BRUSSELS (Reuters) - Envoys of European Union governments held further discussions on Wednesday on widening a ban on Russian state-owned firms raising capital in the bloc among a range of other sanctions, diplomats and officials said.
Following a decision by EU leaders at a weekend summit to prepare heavier penalties unless Moscow pulls forces from Ukraine, the European Commission, the EU executive, said it had completed proposals for what measures should be taken.
Ambassadors from the 28 member states discussed those on Wednesday and would review detailed, written versions of the legal proposals on Thursday, diplomats said. The EU leaders set a deadline of the end of the week to agree on a new set of sanctions, which could be implemented when leaders see fit.
There has been disagreement among EU states about whether and how far to increase sanctions, and so a final accord among the governments may not include all the Commission proposals. It could also include some measures not proposed by the executive.

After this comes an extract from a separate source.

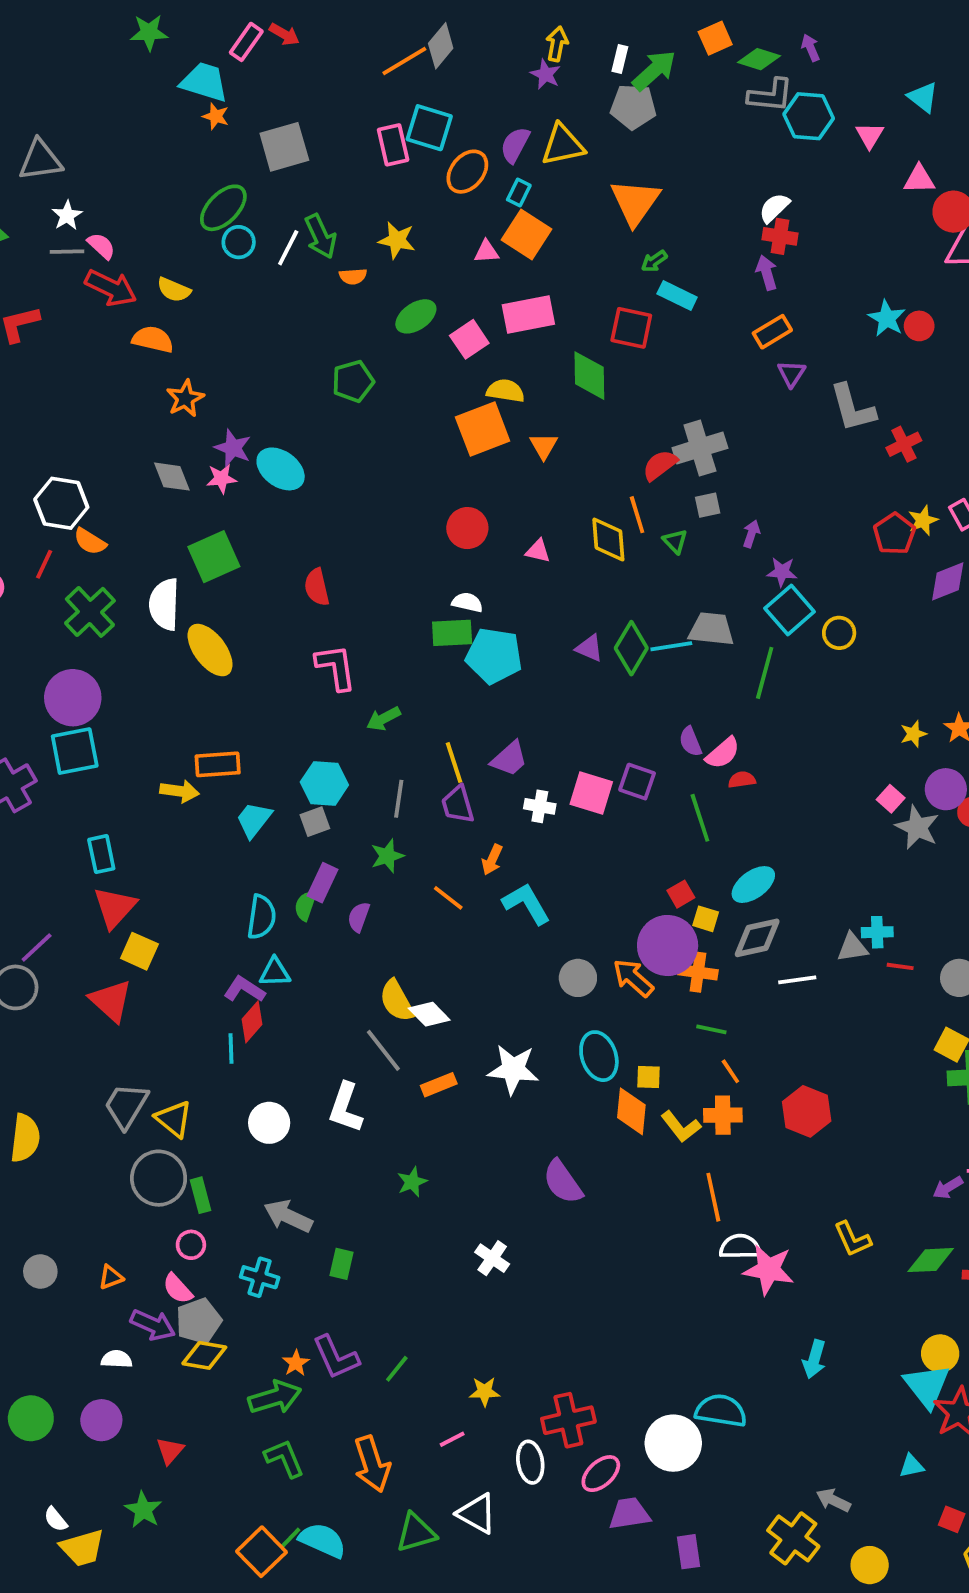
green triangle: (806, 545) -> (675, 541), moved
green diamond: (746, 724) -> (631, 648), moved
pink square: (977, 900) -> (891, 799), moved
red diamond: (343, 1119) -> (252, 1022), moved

The sanctions proposed by the Commission were in line with those outlined by diplomats earlier in the week, including adding all remaining state-owned Russian firms to the state-owned banks already barred from the EU capital markets.
That could affect, notably, the Russian energy giants Gazprom and Rosneft.
Other measures include: banning syndicated EU loans to Russian government-owned banks and institutions; shortening to 30 days from 90 the minimum maturity of Russian state-owned banks’ debt instruments that cannot be sold in the EU; and banning Russian derivative instruments being sold in the bloc.
Outside the financial sector, the proposals include an expansion of a export ban on goods that can have both military and civilian use to all potential Russian importers, not just companies in the defense sector.
And a ban on selling advanced technologies in the energy sector to Russia could be extended to include servicing agreements.
Aside from those penalties prepared by the Commission, some member states have suggested barring Russian Defence Minister Sergei Shoigu from entering the EU, diplomats said.
And Russia might be subjected to an EU cultural and sports boycott - something that might, were it to continue long-term, threaten even its hosting of the 2018 World Cup soccer finals.
The new EU sanctions package against Russia could be coordinated with the three other members of the Group of Seven - the United States, Canada and Japan.
The United States is considering limiting hi-tech exports to Russia’s Arctic oil and gas industry as part of plans to strengthen sanctions against Moscow over the crisis in Ukraine, the U.S. ambassador to the European Union said on Wednesday.
Russia’s retaliatory ban on imports of food from the Europe Union could cost the European Union 5 billion euros ($6.6 billion) a year, according to an internal EU document seen by Reuters on Wednesday.
In a mark of deepening resolve to accept pain for their own faltering economies in order to pressure Moscow to pull back in Ukraine, France said on Wednesday it would not deliver a helicopter-carrying warship to Russia as planned in October.
Paris had hitherto resisted calls from EU allies to halt the handover, in line with an EU embargo on future arms sales.